Ms Chen expressed her pride as a registered nurse who practised in Australia, Taiwan, and the U.S. from 1996. These international vistas have opened her mind and taught her to be curious, observant and open to new ideas and change, setting her as up a good role model for the qualities she is imbibing in her students, she said.
Lectures delivered in the style of a talk show, and tutorial sessions that incorporate mini-workshops and team-building activities. Dr M Kamala Devi is a veteran educator who keeps her students engaged by frequently shaking things up and thinking out-of-the-box in her instructional methods.
It is a challenge to capture and keep the attention span of an audience of Generation Z students, but Dr Kamala possesses many tricks of the trade. She employs adult learning strategies, from bite-sized learning and small and large group activities to case-based learning, to increase class participation, interaction and engagement.
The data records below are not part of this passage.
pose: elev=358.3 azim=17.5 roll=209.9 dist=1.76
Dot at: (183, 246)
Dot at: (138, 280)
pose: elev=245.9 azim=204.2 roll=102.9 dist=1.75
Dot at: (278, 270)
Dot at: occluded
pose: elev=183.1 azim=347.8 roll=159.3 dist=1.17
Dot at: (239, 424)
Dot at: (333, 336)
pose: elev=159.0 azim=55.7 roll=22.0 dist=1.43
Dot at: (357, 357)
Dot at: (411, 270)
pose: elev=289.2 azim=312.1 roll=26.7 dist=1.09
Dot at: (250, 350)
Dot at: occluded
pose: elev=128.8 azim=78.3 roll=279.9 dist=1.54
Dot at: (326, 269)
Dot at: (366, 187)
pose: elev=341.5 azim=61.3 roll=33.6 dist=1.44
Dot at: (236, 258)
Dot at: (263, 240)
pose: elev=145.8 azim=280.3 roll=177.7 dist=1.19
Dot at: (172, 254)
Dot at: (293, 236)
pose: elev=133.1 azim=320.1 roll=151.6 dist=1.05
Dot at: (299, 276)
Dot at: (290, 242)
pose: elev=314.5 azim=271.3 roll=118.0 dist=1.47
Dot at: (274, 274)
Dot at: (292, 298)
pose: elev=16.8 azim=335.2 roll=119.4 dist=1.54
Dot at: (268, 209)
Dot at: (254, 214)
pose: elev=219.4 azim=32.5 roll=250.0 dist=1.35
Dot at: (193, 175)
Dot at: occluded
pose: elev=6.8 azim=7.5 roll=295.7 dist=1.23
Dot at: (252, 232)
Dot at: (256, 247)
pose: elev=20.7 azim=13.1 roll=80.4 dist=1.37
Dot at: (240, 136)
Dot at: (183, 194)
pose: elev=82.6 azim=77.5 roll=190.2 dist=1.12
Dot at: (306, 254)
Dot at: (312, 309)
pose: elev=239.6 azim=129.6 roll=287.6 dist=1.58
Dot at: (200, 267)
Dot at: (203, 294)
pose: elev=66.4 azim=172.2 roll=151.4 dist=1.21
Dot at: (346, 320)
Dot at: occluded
In a class on “Healthcare Ethics and Law”, for instance, she throws up for discussion a case of ethics gone wrong, in which a nurse has breached a code of conduct. In a lesson on the Workplace Safety and Health Act, students are asked to apply what they have learnt to occupational needlestick injury in nursing. Healthcare industry leaders are also invited to Dr Kamala’s class on “Leadership and Management” to contextualise change management and healthcare delivery models in a workshop.
Of her teaching philosophy, she said: “I believe that in nursing school, we must teach students to think critically about the ‘why, when and what’. We have to help them not only to learn but to make meaning behind the learning, developing ‘thinking doers’ – competent and proficient nurses who can make the right decisions,” she said.
An ex-oncology nurse, Dr Kamala amassed her vast experience as an educator when she joined Nanyang Polytechnic in 1999, first teaching in its nursing diploma programme, and then moving on to take on a wide variety of roles from clinical placement to curriculum development, leading to the introduction of new diploma programmes in radiology nursing and palliative care nursing. She has also been actively serving on the boards of the Singapore Nursing Association and Singapore Nursing Board.
She joined NUS Nursing in 2008, and has since pioneered a slew of new curriculum modules and introduced new initiatives in the programme, including the scrubs that nursing students now wear in the labs.